Dr Stuart Wilks-Heeg, the Head of Politics at the University of Liverpool, believes that students in particular are dissatisfied with the political parties because there aren’t any that they can relate to, citing the infamous Liberal Democrat pledge to abolish student fees before the last election.
He told JMU Journalism: “I think the lack of interest probably built up over time in the sense that the political parties don’t seem to represent young people’s views.
“We do have the problem that, at the last general election, the Liberal Democrats made a very big promise to students which they then broke. I think that’s left a bit of a legacy and left some scars.

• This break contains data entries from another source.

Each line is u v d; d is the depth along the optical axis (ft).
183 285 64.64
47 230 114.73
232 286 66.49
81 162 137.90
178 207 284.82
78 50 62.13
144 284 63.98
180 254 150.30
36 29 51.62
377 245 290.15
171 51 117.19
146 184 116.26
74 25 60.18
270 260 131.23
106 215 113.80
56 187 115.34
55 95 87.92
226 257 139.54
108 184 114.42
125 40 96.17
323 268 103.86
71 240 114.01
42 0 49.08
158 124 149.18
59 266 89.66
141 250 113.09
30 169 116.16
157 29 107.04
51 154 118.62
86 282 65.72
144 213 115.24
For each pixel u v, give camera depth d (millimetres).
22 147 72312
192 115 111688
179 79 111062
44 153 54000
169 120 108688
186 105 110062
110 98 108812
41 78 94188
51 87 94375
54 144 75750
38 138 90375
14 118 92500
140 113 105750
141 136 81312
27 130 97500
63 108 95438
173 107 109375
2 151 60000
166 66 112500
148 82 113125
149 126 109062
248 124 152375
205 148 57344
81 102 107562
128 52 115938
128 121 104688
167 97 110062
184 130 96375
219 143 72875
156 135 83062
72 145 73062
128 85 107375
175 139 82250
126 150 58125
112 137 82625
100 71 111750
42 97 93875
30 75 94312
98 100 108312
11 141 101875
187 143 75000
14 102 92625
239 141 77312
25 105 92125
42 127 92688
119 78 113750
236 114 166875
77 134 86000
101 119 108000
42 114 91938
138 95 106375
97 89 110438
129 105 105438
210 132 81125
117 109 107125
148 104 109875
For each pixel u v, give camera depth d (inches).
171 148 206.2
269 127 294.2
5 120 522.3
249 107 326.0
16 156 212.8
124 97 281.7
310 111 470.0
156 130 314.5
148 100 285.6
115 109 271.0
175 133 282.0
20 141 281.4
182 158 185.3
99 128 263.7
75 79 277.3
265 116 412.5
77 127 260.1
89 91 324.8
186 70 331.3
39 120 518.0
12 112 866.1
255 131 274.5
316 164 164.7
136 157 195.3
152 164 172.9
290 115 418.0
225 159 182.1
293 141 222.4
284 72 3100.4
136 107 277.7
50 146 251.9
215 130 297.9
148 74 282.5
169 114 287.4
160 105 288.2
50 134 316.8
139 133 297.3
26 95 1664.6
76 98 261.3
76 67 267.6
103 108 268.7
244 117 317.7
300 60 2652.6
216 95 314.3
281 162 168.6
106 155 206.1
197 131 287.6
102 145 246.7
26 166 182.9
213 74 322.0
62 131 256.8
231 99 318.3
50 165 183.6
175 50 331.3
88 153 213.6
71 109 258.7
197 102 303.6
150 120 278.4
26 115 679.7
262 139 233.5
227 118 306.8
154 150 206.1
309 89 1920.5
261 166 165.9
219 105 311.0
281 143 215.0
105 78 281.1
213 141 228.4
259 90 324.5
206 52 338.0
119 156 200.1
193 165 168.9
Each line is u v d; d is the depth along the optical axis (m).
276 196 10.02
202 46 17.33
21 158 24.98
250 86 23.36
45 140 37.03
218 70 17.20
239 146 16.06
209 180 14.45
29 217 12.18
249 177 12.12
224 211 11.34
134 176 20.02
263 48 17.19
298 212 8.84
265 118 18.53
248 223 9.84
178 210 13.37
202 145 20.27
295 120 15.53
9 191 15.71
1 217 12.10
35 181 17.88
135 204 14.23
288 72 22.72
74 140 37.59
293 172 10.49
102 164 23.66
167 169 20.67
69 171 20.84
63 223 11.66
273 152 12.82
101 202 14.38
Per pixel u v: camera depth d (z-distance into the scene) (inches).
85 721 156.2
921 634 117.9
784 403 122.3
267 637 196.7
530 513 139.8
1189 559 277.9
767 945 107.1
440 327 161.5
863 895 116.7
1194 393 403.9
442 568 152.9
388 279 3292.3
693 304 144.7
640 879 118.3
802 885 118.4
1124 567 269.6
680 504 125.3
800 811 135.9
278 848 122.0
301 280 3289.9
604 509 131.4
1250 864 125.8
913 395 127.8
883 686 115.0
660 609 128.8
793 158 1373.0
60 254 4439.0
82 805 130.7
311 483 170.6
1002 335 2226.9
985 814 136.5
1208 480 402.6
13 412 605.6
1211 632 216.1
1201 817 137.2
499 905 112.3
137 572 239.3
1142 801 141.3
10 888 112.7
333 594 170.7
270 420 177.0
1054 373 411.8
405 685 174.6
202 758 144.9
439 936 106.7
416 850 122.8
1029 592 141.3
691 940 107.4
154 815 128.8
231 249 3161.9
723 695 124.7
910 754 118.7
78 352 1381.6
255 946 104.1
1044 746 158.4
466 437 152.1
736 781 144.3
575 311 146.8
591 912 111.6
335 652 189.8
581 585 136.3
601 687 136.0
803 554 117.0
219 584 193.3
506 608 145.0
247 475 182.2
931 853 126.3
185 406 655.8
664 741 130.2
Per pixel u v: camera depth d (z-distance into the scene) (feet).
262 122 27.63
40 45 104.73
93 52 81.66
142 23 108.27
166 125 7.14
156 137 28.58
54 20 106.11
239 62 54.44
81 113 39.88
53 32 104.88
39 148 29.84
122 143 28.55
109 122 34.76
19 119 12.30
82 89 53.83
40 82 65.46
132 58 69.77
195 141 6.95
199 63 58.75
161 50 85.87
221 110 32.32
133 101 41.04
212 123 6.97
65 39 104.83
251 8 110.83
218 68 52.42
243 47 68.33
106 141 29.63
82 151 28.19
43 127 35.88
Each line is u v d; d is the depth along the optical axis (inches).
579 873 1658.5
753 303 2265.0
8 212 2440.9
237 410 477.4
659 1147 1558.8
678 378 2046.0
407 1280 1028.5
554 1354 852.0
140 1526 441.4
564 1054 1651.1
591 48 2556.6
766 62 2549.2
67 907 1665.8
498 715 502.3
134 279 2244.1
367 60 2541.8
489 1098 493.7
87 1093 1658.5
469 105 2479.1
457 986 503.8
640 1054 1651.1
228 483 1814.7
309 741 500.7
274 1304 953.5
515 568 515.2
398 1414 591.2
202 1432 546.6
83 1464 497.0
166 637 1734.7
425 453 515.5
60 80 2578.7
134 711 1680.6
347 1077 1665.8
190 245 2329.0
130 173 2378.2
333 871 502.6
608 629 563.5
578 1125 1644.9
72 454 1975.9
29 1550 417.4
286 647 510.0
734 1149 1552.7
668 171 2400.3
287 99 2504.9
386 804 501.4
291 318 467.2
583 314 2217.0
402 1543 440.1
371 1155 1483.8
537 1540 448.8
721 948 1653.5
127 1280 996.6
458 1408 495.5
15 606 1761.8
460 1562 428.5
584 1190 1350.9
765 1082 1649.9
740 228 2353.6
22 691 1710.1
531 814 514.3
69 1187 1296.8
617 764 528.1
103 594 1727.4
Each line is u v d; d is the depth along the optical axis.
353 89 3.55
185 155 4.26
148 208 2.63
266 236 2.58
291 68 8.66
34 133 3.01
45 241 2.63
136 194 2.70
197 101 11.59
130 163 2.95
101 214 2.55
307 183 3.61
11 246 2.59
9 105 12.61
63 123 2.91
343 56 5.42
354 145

“The people who have suffered have been younger people. The increase in student fees and the withdraw of benefits from people under 25, if we look at what little has really been done around youth unemployment and so on you can see why young people have the sense that not much has been done for them.”
Wilks-Heeg believes that in this technological age, there is so much information available for people sitting on the fence, saying: “There’s more information than there’s ever been. People used to make their voting decisions on very impressionistic grounds, they had a loyalty to a particular party usually because their parents had a loyalty to that party.
“Some people feel they don’t know enough. But in the age of the internet it’s incredibly easy to find out more. The parties will soon be publishing their manifestos, so you can simply go on their website and download everything that they’re promising that they will do.
“There’s no excuse for not being informed, it does require an investment of time and effort, but the information is there.”
He urged young people to vote, saying it is the only way they can make a difference to the democratic process and ensure parties represent them in the future.
The academic added: “If young people don’t vote, that gives the parties even less incentive to do anything for young people, to pitch policies and ideas at young people.
“So it’s crucial if young people and students want their voices to be heard that they need to be participating in the democratic process and a fundamental part of that is voting in elections. But you don’t get the politicians to respond sitting at home on polling day.”